[EXCERPT TO READ]
********

Two Afib Ablation Devices Up for FDA Panel Review
By Emily P. Walker, Washington Correspondent,
Reviewed by
October 25, 2011
Review
WASHINGTON -- One cardiac ablation device appeared safe and worked well to restore normal heart rhythm in atrial fibrillation patients during surgery, while a separate ablation system posed some troubling safety risks, FDA staff wrote in two separate reviews released this week.
The agency's Circulatory System Devices Panel meets Wednesday to discuss and vote on AtriCure's Synergy Ablation System and again on Thursday to discuss and vote on the approvability of Medtronic's Cardiac Ablation System.
First up: AtriCure's device, which is already approved for ablation of heart tissue during surgery. According to briefing documents posted by AtriCure, the device is already used off-label in a procedure called Maze IV, in which a heart surgeon creates cardiac lesions during open-heart surgery or valve surgery in patients that also have atrial fibrillation.
But since the device's current label doesn't mention atrial fibrillation, AtriCure can't train doctors on how to use the device to achieve heart rhythm control or discuss atrial fibrillation in any way, so the company is seeking expanded approval to indicate the device should also be used to restore normal heart rhythm in patients with atrial fibrillation.
The FDA's panel of outside cardiac experts will review AtriCure's ABLATE trial, which examined the outcomes of 55 patients with atrial fibrillation, all of whom received surgery.
The study size was very small, making it difficult to draw firm conclusions. But as the FDA pointed out, it's challenging to get adequate enrollment in larger, randomized atrial fibrillation trials because neither investigators nor patients are willing to face the potential of being randomized to treatment with drugs when the patient was already scheduled for surgery to treat atrial fibrillation.
In the ABLATE trial, 74% of the patients met the primary endpoint of having no episode of atrial fibrillation that lasted longer than five minutes (at least 60% of patients had to meet that endpoint for the study to be considered a success by the FDA).
However, there were four patients with paroxysmal or intermittent atrial fibrillation, so they may have been healthier than persistent atrial fibrillation patients. When those patients are included in the analysis, the primary endpoint is just missed, the FDA said.
As for safety, 50 of the 55 patients had some sort of adverse event six months after surgery; six events were considered major adverse cardiac events. One patient had a stroke, and four patients died. Those rates are to be expected, the FDA said.
"There appears to be no safety signal in this limited cohort of patients," the FDA reviewers wrote.
Wednesday's panel will vote on whether the benefits outweigh the risks for expanding the indication of the ablation system to treat patients with atrial fibrillation.
On Thursday, the panel will turn its attention to a separate atrial fibrillation device: Medtronic's Cardiac Ablation System, which is indicated for the treatment of symptomatic, drug-refractory, persistent atrial fibrillation.
The panel will review Medtronic's TTOP-AF (Tailored Treatment of Persistent Atrial Fibrillation) trial, which involved 210 atrial fibrillation patients randomized to receive either treatment with the ablation system or one of several anti-arrhythmic drugs.

********

[RECORD EXTRACTS]
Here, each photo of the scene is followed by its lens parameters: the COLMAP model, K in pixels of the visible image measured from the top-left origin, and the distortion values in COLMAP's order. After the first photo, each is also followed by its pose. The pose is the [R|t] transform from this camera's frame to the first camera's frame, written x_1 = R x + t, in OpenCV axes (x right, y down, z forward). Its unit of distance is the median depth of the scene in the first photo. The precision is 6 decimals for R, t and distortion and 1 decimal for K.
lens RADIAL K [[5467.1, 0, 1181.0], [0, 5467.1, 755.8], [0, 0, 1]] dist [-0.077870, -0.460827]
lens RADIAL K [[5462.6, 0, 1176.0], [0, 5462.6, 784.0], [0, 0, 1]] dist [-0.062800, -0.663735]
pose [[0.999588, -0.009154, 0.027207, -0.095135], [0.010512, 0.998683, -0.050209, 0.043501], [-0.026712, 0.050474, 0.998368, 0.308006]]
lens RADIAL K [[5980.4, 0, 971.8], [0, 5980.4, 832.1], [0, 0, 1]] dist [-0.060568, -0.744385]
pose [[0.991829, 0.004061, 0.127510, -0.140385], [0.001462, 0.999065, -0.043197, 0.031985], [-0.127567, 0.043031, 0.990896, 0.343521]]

********

Echo the stretch of the article on the two ablation devices from "First up: AtriCure's" through "in patients with atrial fibrillation.". These rows have no connection to the article on the two atrial fibrillation ablation devices.

First up: AtriCure's device, which is already approved for ablation of heart tissue during surgery. According to briefing documents posted by AtriCure, the device is already used off-label in a procedure called Maze IV, in which a heart surgeon creates cardiac lesions during open-heart surgery or valve surgery in patients that also have atrial fibrillation.
But since the device's current label doesn't mention atrial fibrillation, AtriCure can't train doctors on how to use the device to achieve heart rhythm control or discuss atrial fibrillation in any way, so the company is seeking expanded approval to indicate the device should also be used to restore normal heart rhythm in patients with atrial fibrillation.